Je n’ai pas répondu.

— Brennan, ce n’est pas parce qu’une fille qui s’est pointée à Saint Helena s’appelait peut-être Anna qu’il faut imaginer une réunion de promotion de McGill. Cannon a quitté l’université il y a deux ans. Goyette a dix-neuf ans. Elle n’était pas encore à l’université à ce moment-là.

— C’est vrai. Mais tout le reste concorde.

— Je ne sais pas. Et même si Jennifer a vécu avec Owens, cela ne veut pas dire que ce soit lui qui l’a tuée.

— Ils se disputent. Elle disparaît. On trouve son cadavre enseveli sommairement.
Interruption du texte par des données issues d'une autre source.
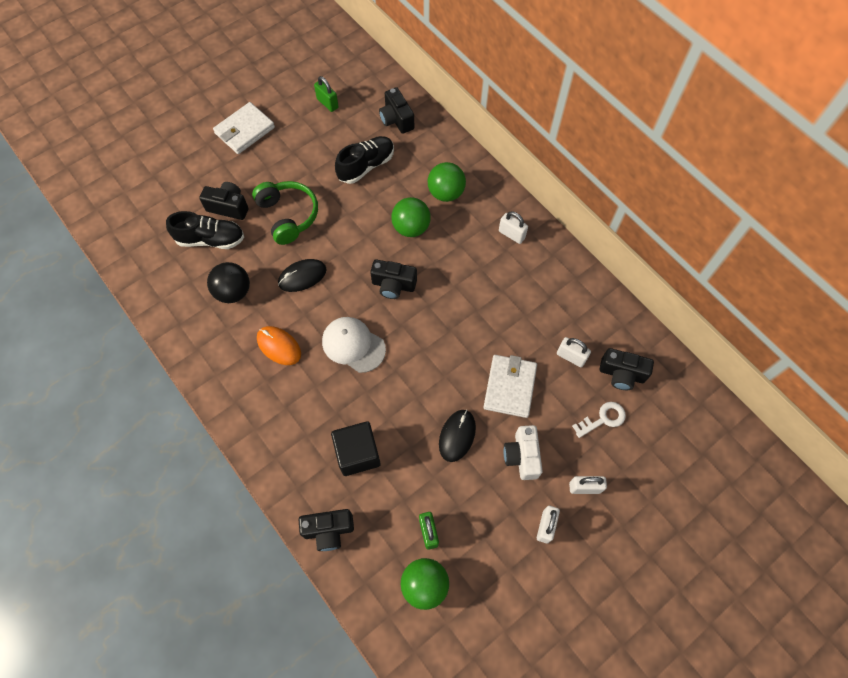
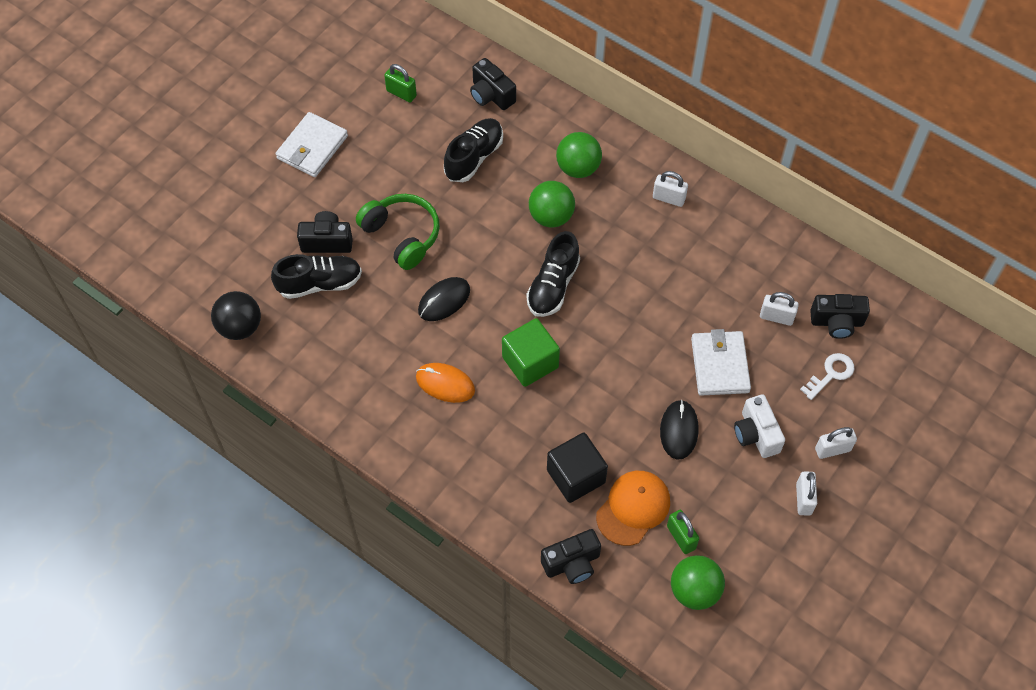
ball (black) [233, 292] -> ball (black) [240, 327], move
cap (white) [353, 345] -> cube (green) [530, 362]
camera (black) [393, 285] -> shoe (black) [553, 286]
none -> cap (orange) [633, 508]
— Elle était peut-être droguée. Ou son amie Anna l’était. Peut-être qu’Owens s’en est aperçu et qu’il les a foutues dehors. N’ayant nulle part où aller, elles ont fait chanter leurs associés. Ou elles se sont envolées avec un sac de marchandise.
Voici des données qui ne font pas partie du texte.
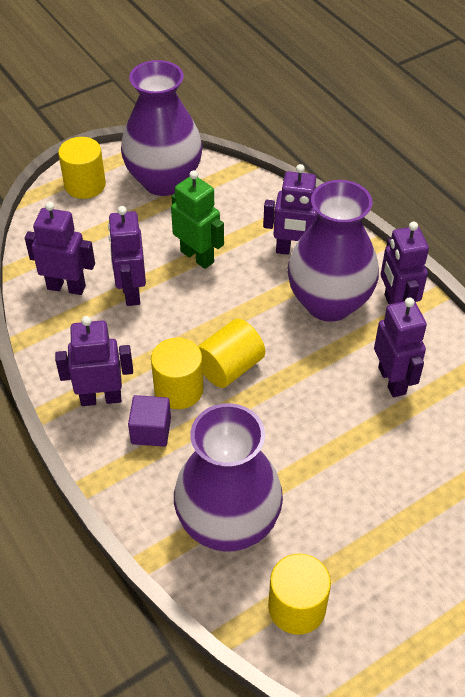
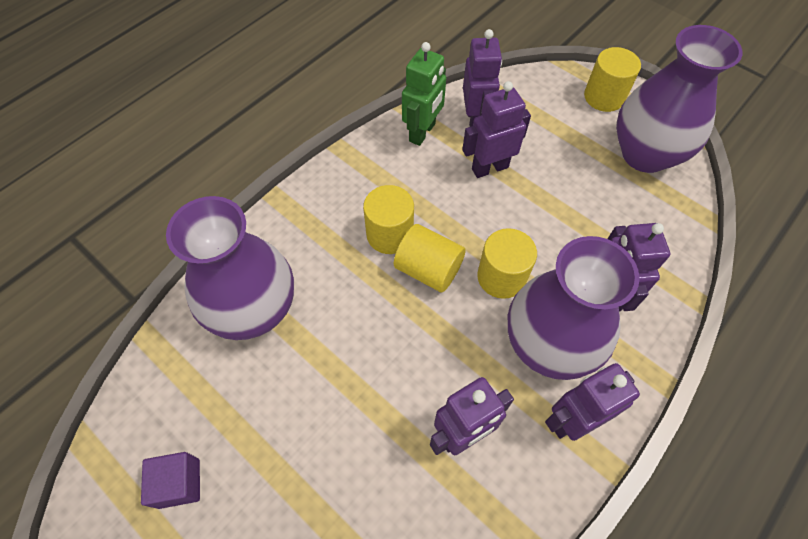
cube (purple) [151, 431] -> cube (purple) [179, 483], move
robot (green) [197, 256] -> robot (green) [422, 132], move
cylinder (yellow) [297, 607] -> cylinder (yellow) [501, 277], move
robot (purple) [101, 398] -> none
— C’est ce que tu penses ?

— Écoute, tout ce qu’on sait de façon certaine, c’est que Jennifer Cannon a quitté Montréal il y a deux ans et qu’on a retrouvé son corps sur Murtry Island. Il est possible qu’elle ait vécu quelque temps dans la communauté de Saint Helena. Il est possible qu’elle se soit disputée avec Owens. Et, si c’est effectivement le cas, il est possible que cela ait un rapport avec sa mort.

— Cela a en tout cas un maudit rapport avec la question de trouver ce qu’elle a pu fabriquer depuis sept ans.

— Oui.

— Qu’est-ce que tu vas faire ?

— Je vais d’abord aller voir le shérif Baker pour savoir si on peut obtenir un mandat avec ça. Puis je vais mettre le feu au cul de nos petits camarades texans. Je veux connaître le moindre trou à rat qu’Owens a pu occuper dans sa vie. Puis retour à la « villa Mon désir » pour la mettre ostensiblement sous haute surveillance. Je veux voir de quelle couleur il transpire, notre gourou, et je n’ai pas beaucoup de temps devant moi. Ils me veulent à Montréal lundi.
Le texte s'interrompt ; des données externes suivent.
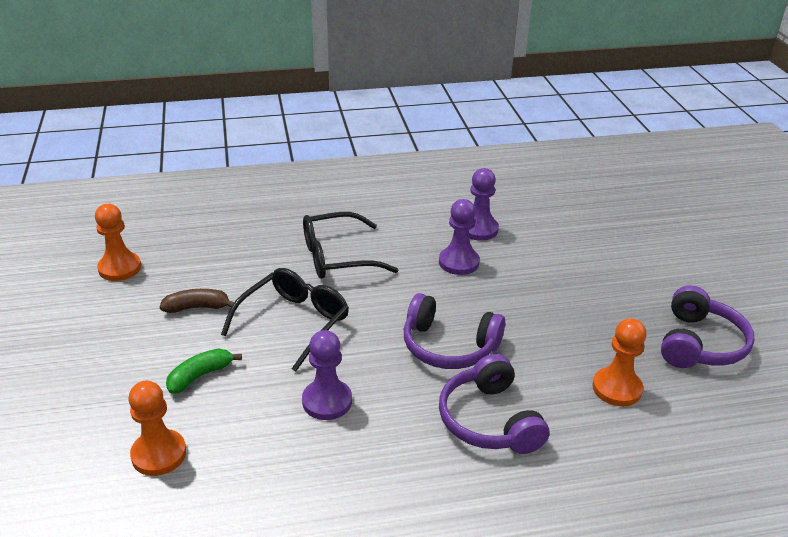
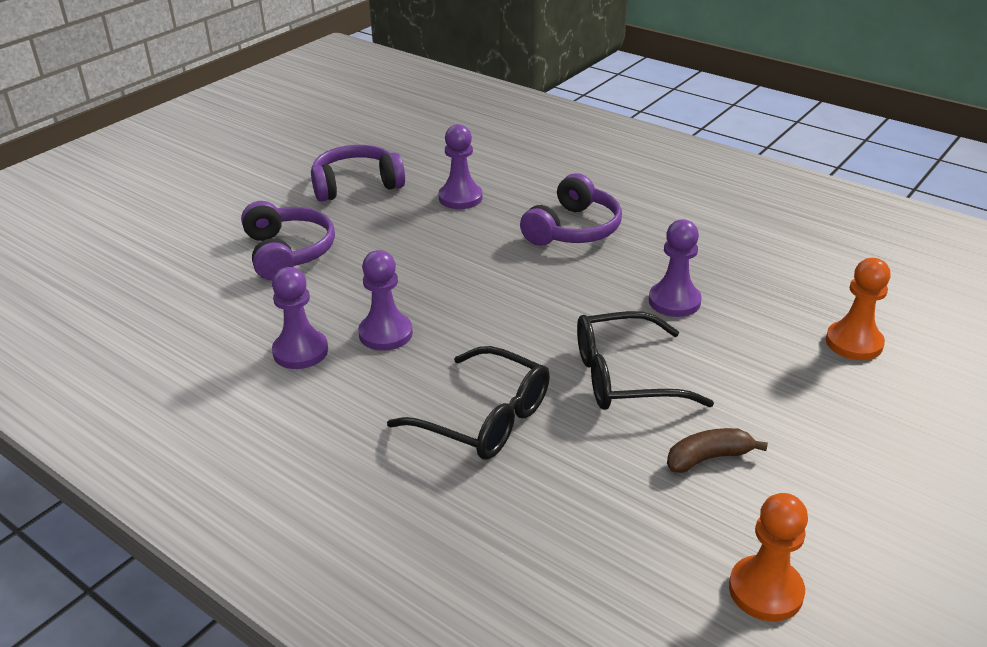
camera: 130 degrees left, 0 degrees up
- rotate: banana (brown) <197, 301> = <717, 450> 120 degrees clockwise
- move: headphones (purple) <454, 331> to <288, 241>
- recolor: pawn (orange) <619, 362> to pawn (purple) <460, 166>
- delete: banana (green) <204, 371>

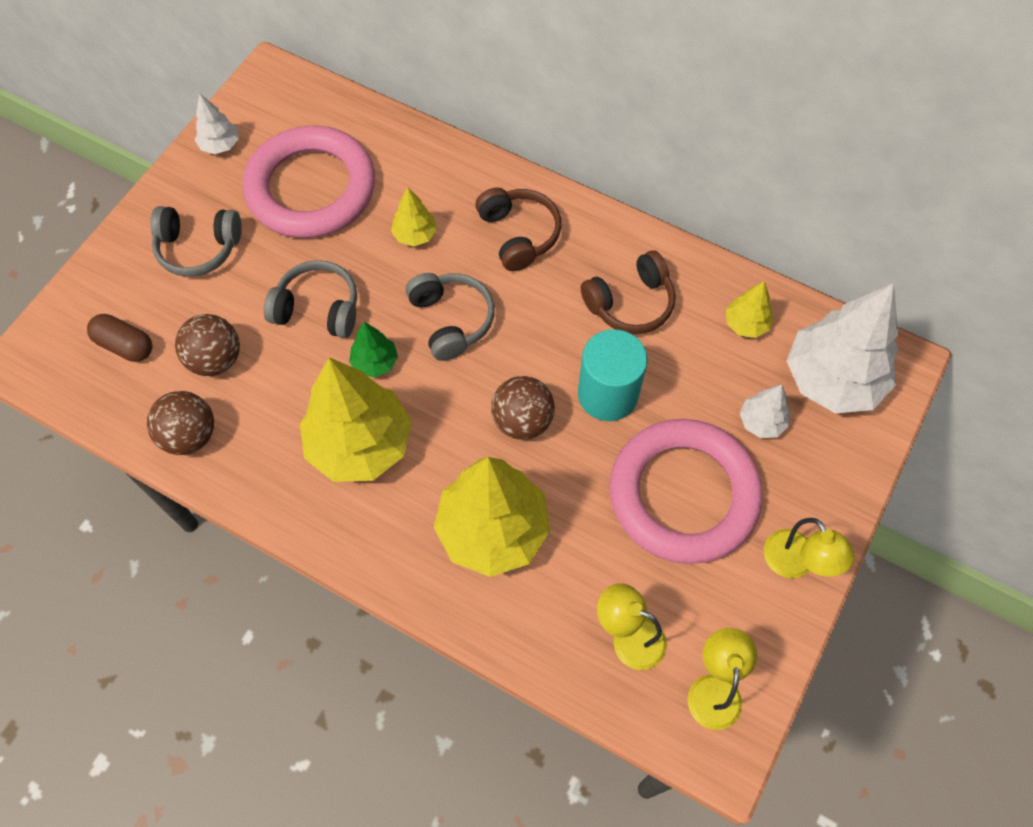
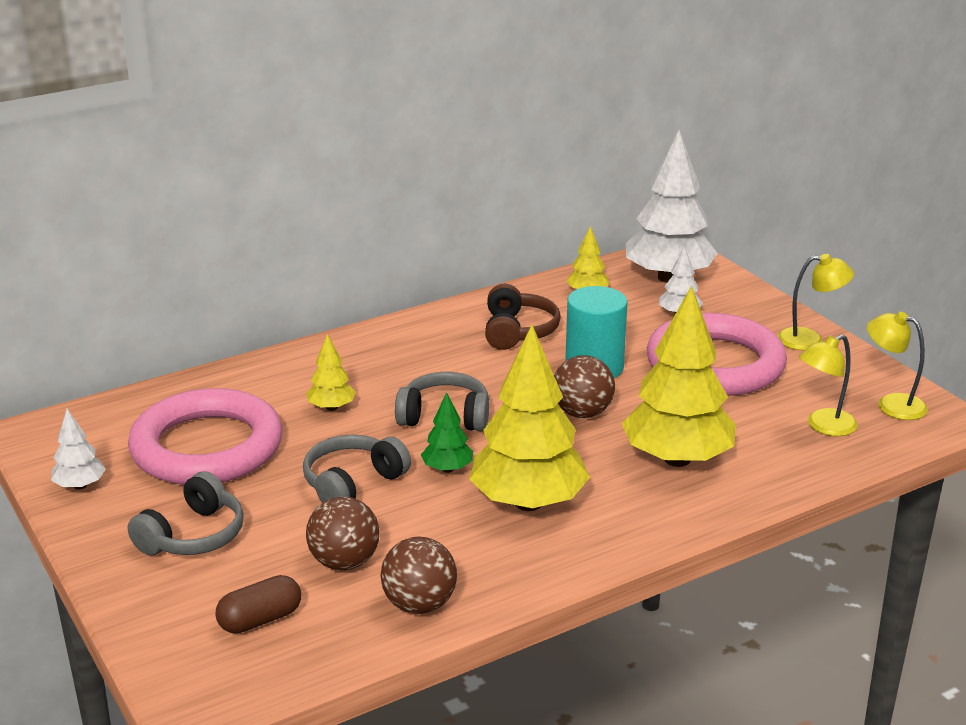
camera: 60 degrees left, 35 degrees down
- delete: headphones (brown) <518, 229>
— Je pense que c’est un homme dangereux, Ryan.

Il m’a écoutée sans m’interrompre tandis que je lui relatais en gros ma conversation avec Red Skyler. Un long silence a suivi, le temps pour lui de digérer les propos du sociologue.

— Je vais appeler Claudel, pour qu’il me dise où ils en sont avec Anna Goyette.

— Merci, Ryan.

— Garde un œil sur Catherine, a-t-il dit d’un ton solennel.

— Sans faute.

Je n’en ai pas eu l’occasion. Quand je suis remontée dans la chambre, elle avait disparu.